Problem:
Return the lines below character for character, omitting the pictures from your reply.

Items drawn from a data source:
● ● ● ● ● ● ●

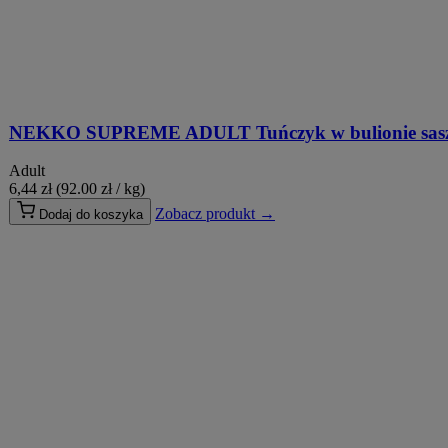
NEKKO SUPREME ADULT Tuńczyk w bulionie sasz
Adult
6,44
zł
(92.00 zł / kg)
Zobacz produkt →
Dodaj do koszyka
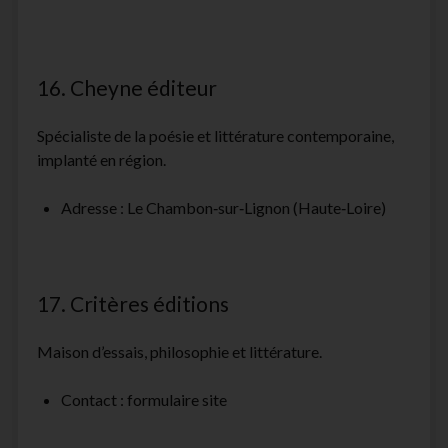
16. Cheyne éditeur
Spécialiste de la poésie et littérature contemporaine,
implanté en région.
Adresse : Le Chambon‑sur‑Lignon (Haute‑Loire)
17. Critères éditions
Maison d’essais, philosophie et littérature.
Contact : formulaire site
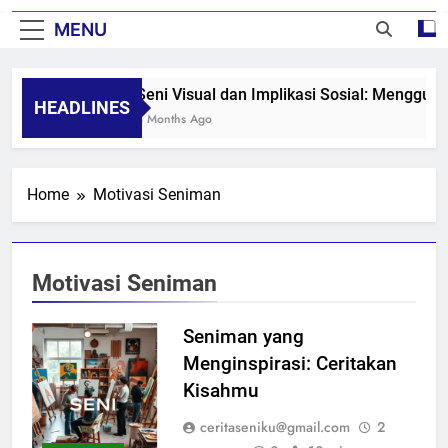
MENU
Seni Visual dan Implikasi Sosial: Menggug
HEADLINES
8 Months Ago
Home
Motivasi Seniman
Motivasi Seniman
Seniman yang
Menginspirasi: Ceritakan
Kisahmu
ceritaseniku@gmail.com
2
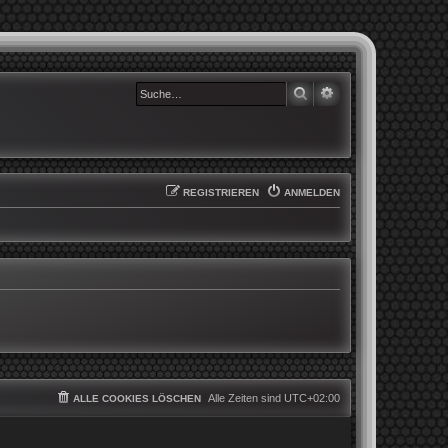
SUCHE
ERWEITERTE SUCHE
REGISTRIEREN
ANMELDEN
Alle Zeiten sind
UTC+02:00
ALLE COOKIES LÖSCHEN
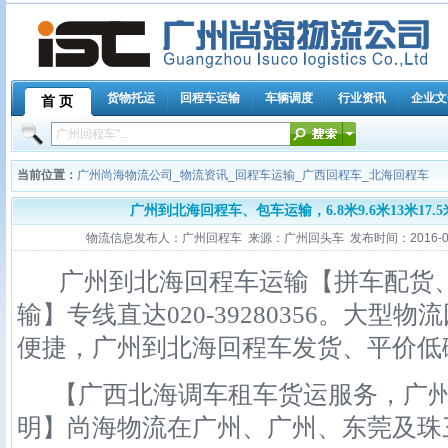
货物托运
回程车运输
车辆调度
行业资讯
企业文
首 页
当前位置：
广州尚海物流公司
_
物流资讯
_
回程车运输
_
广西回程车
_
北海回程车
广州到北海回程车、包车运输，6.8米9.6米13米17
物流信息发布人：广州回程车 来源：广州回头车 发布时间：2016-06-21
广州到北海回程车运输【拼车配货、
输】专线直达020-39280356。大
便捷，广州到北海回程车发货、平价低
【广西北海调车租车货运服务，广州
明】尚海物流在广州、广州、东莞及珠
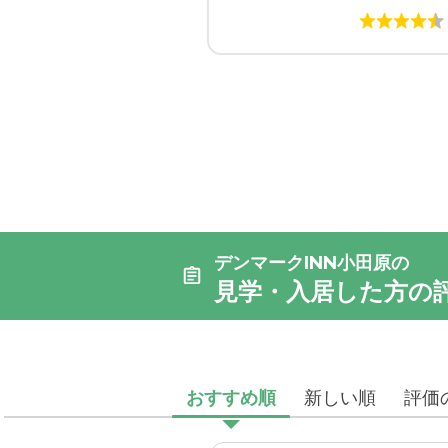
デンマークINN小田原の
見学・入居した方の
おすすめ順
新しい順
評価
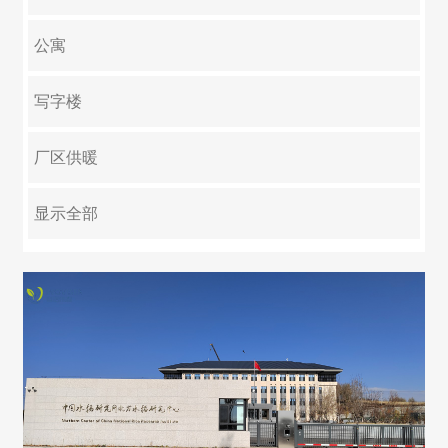
淘宝企业店铺
公寓
写字楼
厂区供暖
大型集中供暖
游泳池
学校
医院
养殖
反季节绿化
别墅
显示全部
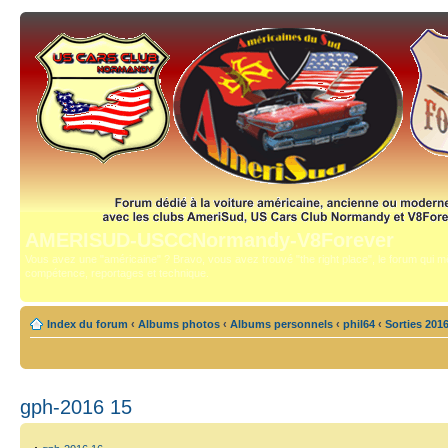
AMERISUD-USCCNormandy-V8Forever
Vous avez une "américaine" ? Bravo, vous avez trouvé "the right place", le forum qui mê
compétence, reportages et technique.
Index du forum
‹
Albums photos
‹
Albums personnels
‹
phil64
‹
Sorties 201
gph-2016 15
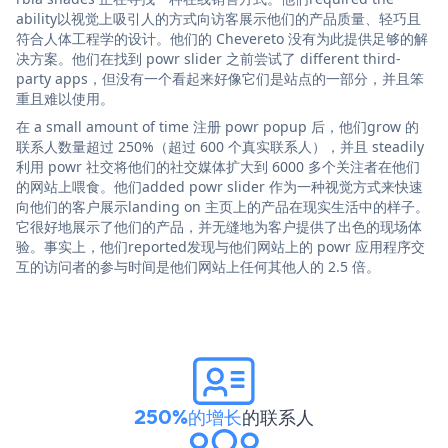
ability以视觉上吸引人的方式向访客展示他们的产品质量、轻巧且
符合人体工程学的设计。他们的 Chevereto 没有为此提供足够的解
决方案。他们在找到 powr slider 之前尝试了 different third-
party apps，但没有一个看起来好像它们是站点的一部分，并且笨
重且难以使用。
在 a small amount of time 注册 powr popup 后，他们grow 的
联系人数量超过 250%（超过 600 个真实联系人），并且 steadily
利用 powr 社交将他们的社交媒体扩大到 6000 多个关注者在他们
的网站上喂食。他们added powr slider 作为一种视觉方式来快速
向他们的客户展示landing on 主页上的产品在现实生活中的样子。
它很好地展示了他们的产品，并无缝地为客户提供了出色的现场体
验。事实上，他们reported发现与他们网站上的 powr 应用程序交
互的访问者的参与时间是他们网站上任何其他人的 2.5 倍。
250%的增长
的联系人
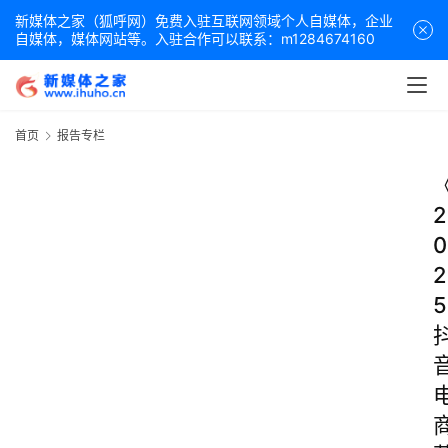
新媒体之家（狐呼网）免费入驻互联网领域个人自媒体，企业
自媒体，媒体网站等。入驻合作可以联系：m1284674160
首页
报告专栏
2
0
2
5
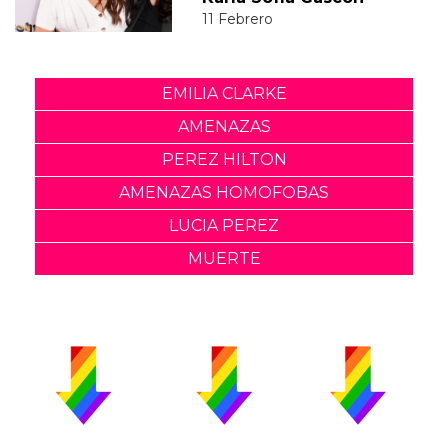
11 Febrero
EMILIA CLARKE
AMENAZAS
PEREZ HILTON
AMENAZAS HOMOFOBAS
LUCIA PEREZ
MUERTE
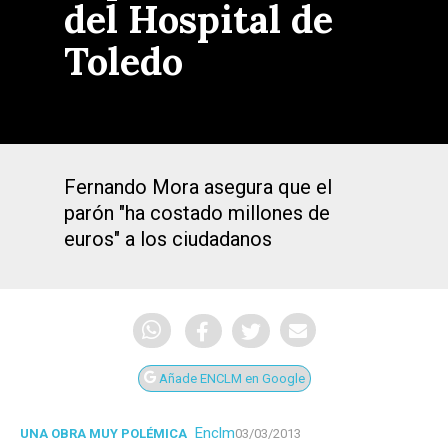
del Hospital de
Toledo
Fernando Mora asegura que el
parón "ha costado millones de
euros" a los ciudadanos
Añade ENCLM en Google
Enclm
UNA OBRA MUY POLÉMICA
03/03/2013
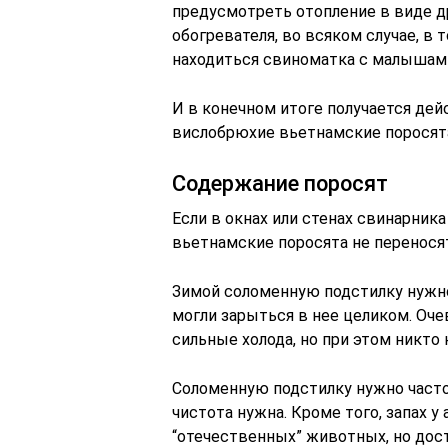
предусмотреть отопление в виде д
обогревателя, во всяком случае, в 
находиться свиноматка с малышам
И в конечном итоге получается де
вислобрюхие вьетнамские поросят
Содержание поросят
Если в окнах или стенах свинарника
вьетнамские поросята не перенося
Зимой соломенную подстилку нужно
могли зарыться в нее целиком. Оче
сильные холода, но при этом никто н
Соломенную подстилку нужно часто
чистота нужна. Кроме того, запах у
“отечественных” животных, но дос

● ● ● ● ● ● ●

Result:
NEKKO SUPREME ADULT Tuńczyk w bulionie sasz
Adult
6,44
zł
(92.00 zł / kg)
Zobacz produkt →
Dodaj do koszyka
16. Cheyne éditeur
Spécialiste de la poésie et littérature contemporaine,
implanté en région.
Adresse : Le Chambon‑sur‑Lignon (Haute‑Loire)
17. Critères éditions
Maison d’essais, philosophie et littérature.
Contact : formulaire site
MENU
Seni Visual dan Implikasi Sosial: Menggug
HEADLINES
8 Months Ago
Home
Motivasi Seniman
Motivasi Seniman
Seniman yang
Menginspirasi: Ceritakan
Kisahmu
ceritaseniku@gmail.com
2
SUCHE
ERWEITERTE SUCHE
REGISTRIEREN
ANMELDEN
Alle Zeiten sind
UTC+02:00
ALLE COOKIES LÖSCHEN
货物托运
回程车运输
车辆调度
行业资讯
企业文
首 页
当前位置：
广州尚海物流公司
_
物流资讯
_
回程车运输
_
广西回程车
_
北海回程车
广州到北海回程车、包车运输，6.8米9.6米13米17
物流信息发布人：广州回程车 来源：广州回头车 发布时间：2016-06-21
广州到北海回程车运输【拼车配货、
输】专线直达020-39280356。大
便捷，广州到北海回程车发货、平价低
【广西北海调车租车货运服务，广州
明】尚海物流在广州、广州、东莞及珠
デンマークINN小田原の
見学・入居した方の
おすすめ順
新しい順
評価
淘宝企业店铺
公寓
写字楼
厂区供暖
大型集中供暖
游泳池
学校
医院
养殖
反季节绿化
别墅
显示全部
AMERISUD-USCCNormandy-V8Forever
Vous avez une "américaine" ? Bravo, vous avez trouvé "the right place", le forum qui mê
compétence, reportages et technique.
Index du forum
‹
Albums photos
‹
Albums personnels
‹
phil64
‹
Sorties 201
gph-2016 15
ability以视觉上吸引人的方式向访客展示他们的产品质量、轻巧且
符合人体工程学的设计。他们的 Chevereto 没有为此提供足够的解
决方案。他们在找到 powr slider 之前尝试了 different third-
party apps，但没有一个看起来好像它们是站点的一部分，并且笨
重且难以使用。
在 a small amount of time 注册 powr popup 后，他们grow 的
联系人数量超过 250%（超过 600 个真实联系人），并且 steadily
利用 powr 社交将他们的社交媒体扩大到 6000 多个关注者在他们
的网站上喂食。他们added powr slider 作为一种视觉方式来快速
向他们的客户展示landing on 主页上的产品在现实生活中的样子。
它很好地展示了他们的产品，并无缝地为客户提供了出色的现场体
验。事实上，他们reported发现与他们网站上的 powr 应用程序交
互的访问者的参与时间是他们网站上任何其他人的 2.5 倍。
250%的增长
的联系人
新媒体之家（狐呼网）免费入驻互联网领域个人自媒体，企业
自媒体，媒体网站等。入驻合作可以联系：m1284674160
首页
报告专栏
2
0
2
5
11 Febrero
EMILIA CLARKE
AMENAZAS
PEREZ HILTON
AMENAZAS HOMOFOBAS
LUCIA PEREZ
MUERTE
del Hospital de
Toledo
Fernando Mora asegura que el
parón "ha costado millones de
euros" a los ciudadanos
Añade ENCLM en Google
Enclm
UNA OBRA MUY POLÉMICA
03/03/2013
предусмотреть отопление в виде д
обогревателя, во всяком случае, в 
находиться свиноматка с малышам
И в конечном итоге получается де
вислобрюхие вьетнамские поросят
Содержание поросят
Если в окнах или стенах свинарника
вьетнамские поросята не перенося
Зимой соломенную подстилку нужно
могли зарыться в нее целиком. Оче
сильные холода, но при этом никто н
Соломенную подстилку нужно часто
чистота нужна. Кроме того, запах у
“отечественных” животных, но дос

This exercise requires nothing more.